Court documents do not indicate how many customers' improperly dumped pharmacy records were found by inspectors. Mifsud says it's difficult to estimate the number of patients or pharmacy records that were affected by the improper disposal because the inspections only provided "a snapshot" of the some stores' activities.
Approximately 500 Safeway retail stores and distribution centers in the state must abide by the corrective action terms of the settlement, Mifsud says.

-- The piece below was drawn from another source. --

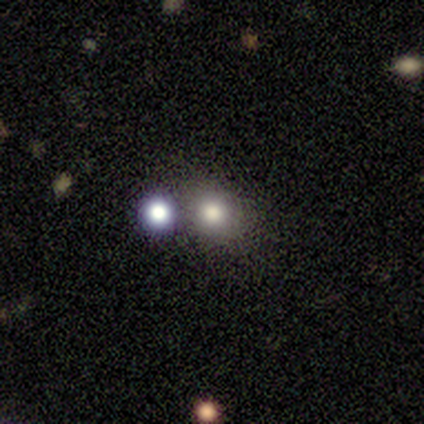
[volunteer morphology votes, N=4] Volunteers were most divided on "smooth or featured": smooth: 50%, featured or disk: 25%, star or artifact: 25%. More confident: how rounded — round (100%); merging — none (67%).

State attorneys started negotiations with Safeway in 2012, when the first violations were first discovered, he says. The suit and settlement documents were both filed in court the same day, Dec. 31, as a formality to those discussions, he explains.
In a statement to ISMG, Safeway says, "We have enhanced [our] programs and added new and supplementary training to ensure strict adherence to the law and to our policies. Safeway will continue to dedicate significant resources to these important programs."
Privacy and security attorney Kathryn Coburn, a partner at law firm Cooke Kobrick LLP, says that the Safeway case is a reminder to all organizations that having policies about protecting sensitive information of patients is not enough; they also need to have procedures for the workforce to follow and training to ensure those procedures are understood.
"Everyone I deal with has policies. But if there are no procedures, and no training, those policies aren't any good," she says.Other Disposal Cases
The Safeway settlement is not the first time enforcement actions have been taken by regulators against a retailer charged with improper disposal of sensitive medical information.
In a 2010 settlement with the U.S. Department of Health and Human Services, Rite Aid Corp. agreed to pay a $1 million fine and take corrective action after some of its stores improperly disposed of prescription information in dumpsters. Also, a $2.25 million HHS settlement was reached in a similar case against CVS Caremark in February 2009.
And retail pharmacies aren't the only organizations that have been cited by regulators for improper disposal of medical information. For example, HHS' Office for Civil Rights last June announced an $800,000 HIPAA settlement with Parkview Health Systems, an Indiana community health system, after paper medical records for 5,000 to 8,000 patients were dumped in the driveway of a physician's home.
Security and privacy attorney Stephen Wu of the law firm Silicon Valley Law Group says OCR could decide to open a HIPAA non-compliance case against Safeway based on the findings by state regulators in their suit against the retailer.
"If I were Safeway's counsel, I'd be advising the company to look for another shoe to drop," Wu says.
Mifsud says he's unaware if OCR is investigating the Safeway matter. OCR did not respond to ISMG's request for comment.